Le Gabon offre un autre exemple, avec le manganèse. Le pays dispose d’une importante production et a déjà engagé une transformation locale à travers le complexe métallurgique de Moanda. Les autorités veulent désormais accélérer cette politique et ont fixé l’objectif de transformer localement l’ensemble du manganèse extrait d’ici 2029. Le sujet est devenu suffisamment stratégique pour être associé à l’énergie, aux infrastructures et à l’emploi. Le gouvernement gabonais présente désormais la transformation du manganèse comme un instrument de souveraineté économique et d’industrialisation.
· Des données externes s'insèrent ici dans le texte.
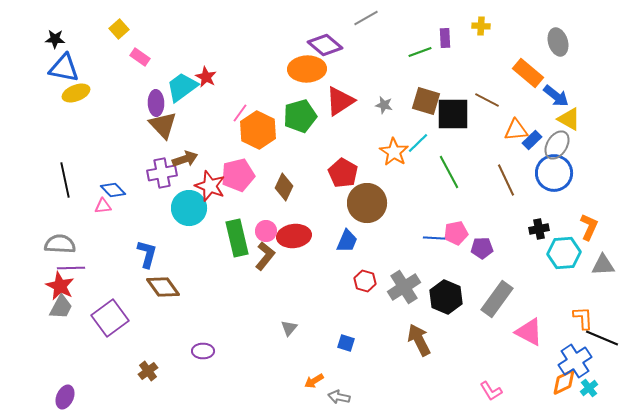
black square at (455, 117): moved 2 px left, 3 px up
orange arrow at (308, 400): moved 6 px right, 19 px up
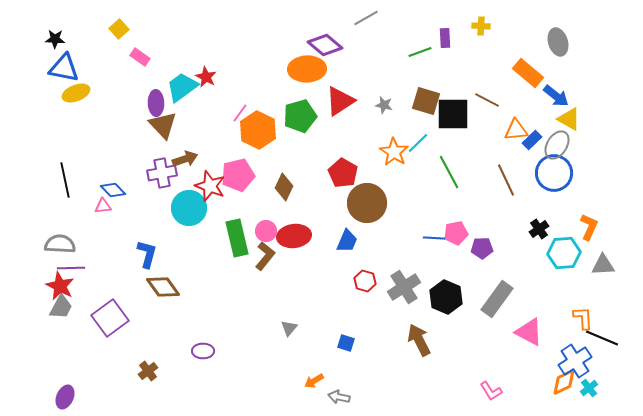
black cross at (539, 229): rotated 24 degrees counterclockwise
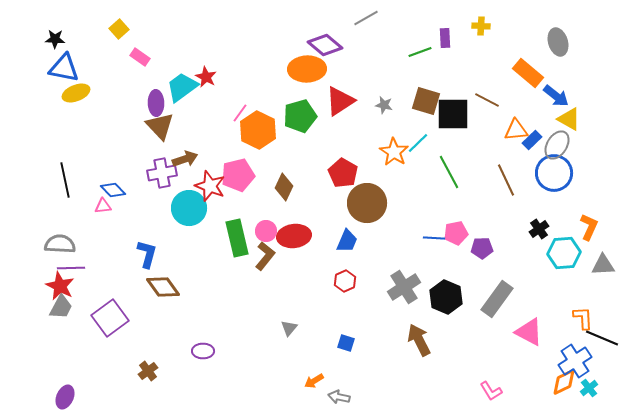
brown triangle at (163, 125): moved 3 px left, 1 px down
red hexagon at (365, 281): moved 20 px left; rotated 20 degrees clockwise
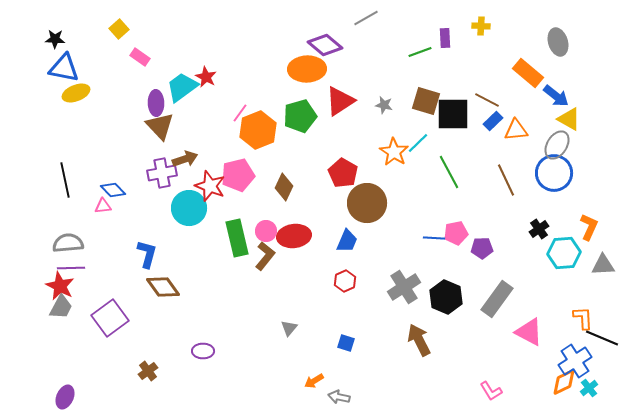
orange hexagon at (258, 130): rotated 12 degrees clockwise
blue rectangle at (532, 140): moved 39 px left, 19 px up
gray semicircle at (60, 244): moved 8 px right, 1 px up; rotated 8 degrees counterclockwise
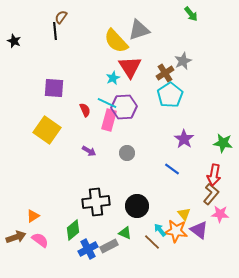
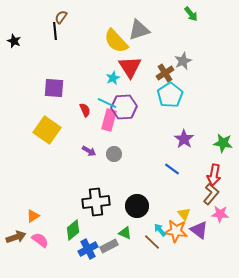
gray circle: moved 13 px left, 1 px down
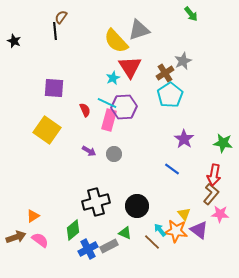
black cross: rotated 8 degrees counterclockwise
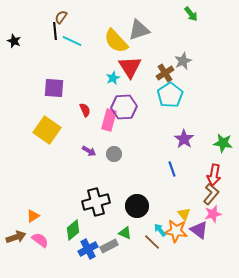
cyan line: moved 35 px left, 62 px up
blue line: rotated 35 degrees clockwise
pink star: moved 7 px left; rotated 18 degrees counterclockwise
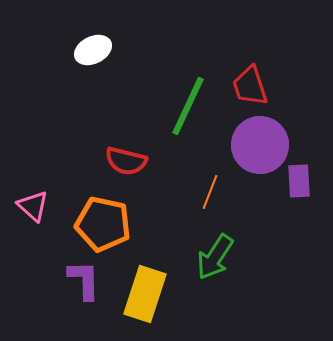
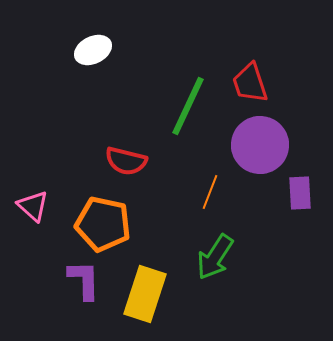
red trapezoid: moved 3 px up
purple rectangle: moved 1 px right, 12 px down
Un potentiel régional encore sous-exploité

Le problème est que ces initiatives restent largement nationales. Or, la transformation industrielle des minerais exige des volumes, de l’énergie, des infrastructures, des compétences et des marchés que tous les États ne peuvent pas mobiliser seuls. C’est là que se situe l’enjeu pour la CEEAC et la CEMAC. La Commission économique pour l’Afrique a déjà proposé pour la sous-région un Plan directeur d’industrialisation et de diversification économique visant notamment à faire de l’Afrique centrale une base de transformation des produits stratégiques et des minerais critiques. L’idée mérite d’être poussée plus loin : plutôt que de multiplier les unités nationales concurrentes, l’Afrique centrale pourrait rechercher une complémentarité régionale. Un pays dispose du minerai, un autre de l’énergie, un autre d’une infrastructure portuaire ou ferroviaire, un autre encore de compétences industrielles ou d’un marché. Le corridor minier ne serait alors plus seulement une voie d’exportation vers les marchés mondiaux, mais progressivement un corridor industriel régional.
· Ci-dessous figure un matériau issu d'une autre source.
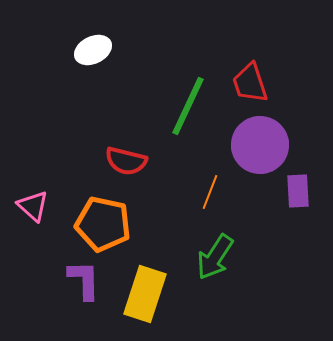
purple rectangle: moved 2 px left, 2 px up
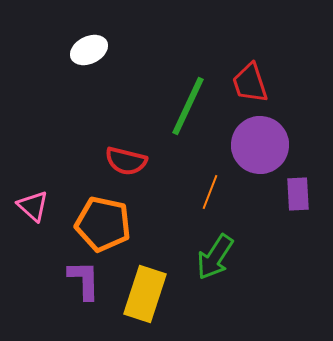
white ellipse: moved 4 px left
purple rectangle: moved 3 px down
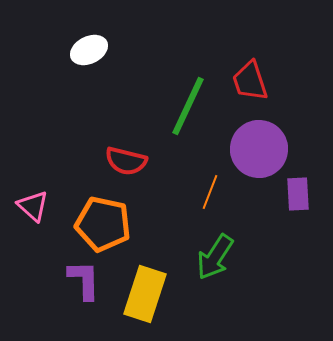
red trapezoid: moved 2 px up
purple circle: moved 1 px left, 4 px down
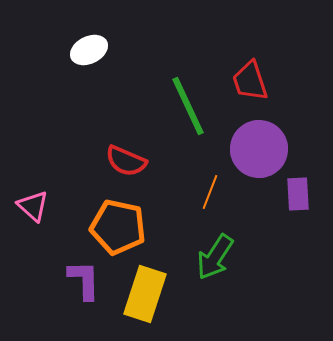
green line: rotated 50 degrees counterclockwise
red semicircle: rotated 9 degrees clockwise
orange pentagon: moved 15 px right, 3 px down
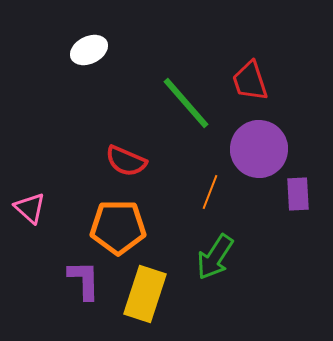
green line: moved 2 px left, 3 px up; rotated 16 degrees counterclockwise
pink triangle: moved 3 px left, 2 px down
orange pentagon: rotated 12 degrees counterclockwise
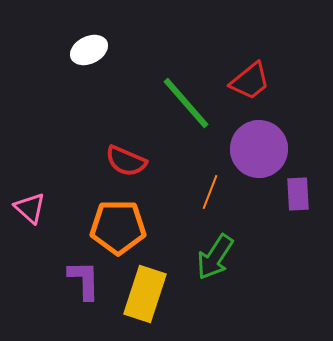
red trapezoid: rotated 111 degrees counterclockwise
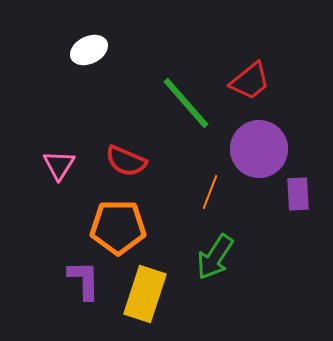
pink triangle: moved 29 px right, 43 px up; rotated 20 degrees clockwise
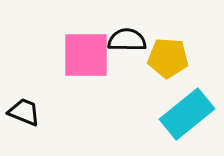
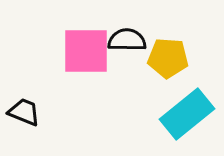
pink square: moved 4 px up
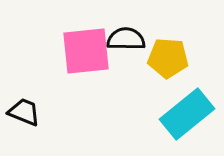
black semicircle: moved 1 px left, 1 px up
pink square: rotated 6 degrees counterclockwise
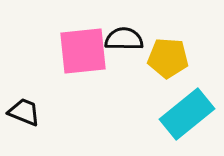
black semicircle: moved 2 px left
pink square: moved 3 px left
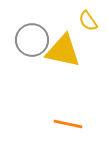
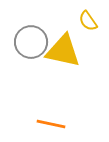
gray circle: moved 1 px left, 2 px down
orange line: moved 17 px left
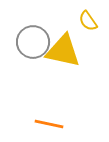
gray circle: moved 2 px right
orange line: moved 2 px left
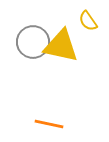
yellow triangle: moved 2 px left, 5 px up
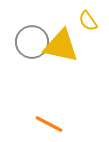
gray circle: moved 1 px left
orange line: rotated 16 degrees clockwise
La nouvelle bataille avec les grandes puissances

L’enjeu est d’autant plus stratégique que la compétition internationale s’intensifie. La Chine occupe une position dominante dans plusieurs segments de l’extraction, du traitement et du raffinage des minerais critiques africains. Les États-Unis et l’Europe cherchent parallèlement à diversifier leurs approvisionnements et à sécuriser leurs chaînes de valeur. Pour l’Afrique centrale, le risque serait de passer d’une dépendance à l’exportation brute à une nouvelle dépendance dans laquelle les capitaux étrangers financeraient l’extraction, le transport et même une partie de la transformation, tandis que la valeur stratégique resterait captée ailleurs. La réponse ne consiste pas à fermer les portes aux investisseurs. Elle consiste à mieux négocier les conditions de l’investissement : transfert de technologies, formation, contenu local, infrastructures, transformation sur place, fiscalité et participation des entreprises régionales.
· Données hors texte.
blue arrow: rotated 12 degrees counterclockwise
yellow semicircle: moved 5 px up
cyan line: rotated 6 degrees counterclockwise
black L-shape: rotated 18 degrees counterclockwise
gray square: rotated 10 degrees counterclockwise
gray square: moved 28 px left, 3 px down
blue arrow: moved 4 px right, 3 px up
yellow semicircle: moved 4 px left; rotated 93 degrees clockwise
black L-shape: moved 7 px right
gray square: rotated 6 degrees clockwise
Du sous-sol à la puissance industrielle

La bataille des minerais critiques est donc aussi une bataille pour l’avenir économique de l’Afrique centrale. La RDC apporte le cobalt et le cuivre ; le Gabon, le manganèse ; le Congo dispose également de ressources minières importantes ; le Cameroun cherche à valoriser davantage son potentiel minier et industriel. Mais la véritable rupture interviendra lorsque ces ressources commenceront à alimenter des chaînes de valeur qui traversent les frontières de la sous-région. L’Afrique centrale possède déjà les ressources. Elle doit maintenant construire l’écosystème industriel capable de les transformer. Le véritable enjeu n’est plus de savoir comment extraire davantage. Il est de savoir comment faire en sorte que le minerai extrait en Afrique centrale génère davantage d’industrie, de compétences, d’emplois et de puissance économique en Afrique centrale.

La bataille des minerais critiques ne se gagnera donc pas seulement dans les mines de Kolwezi ou de Moanda. Elle se jouera aussi dans les usines, les centrales électriques, les chemins de fer, les ports, les laboratoires et les centres de formation de toute la sous-région.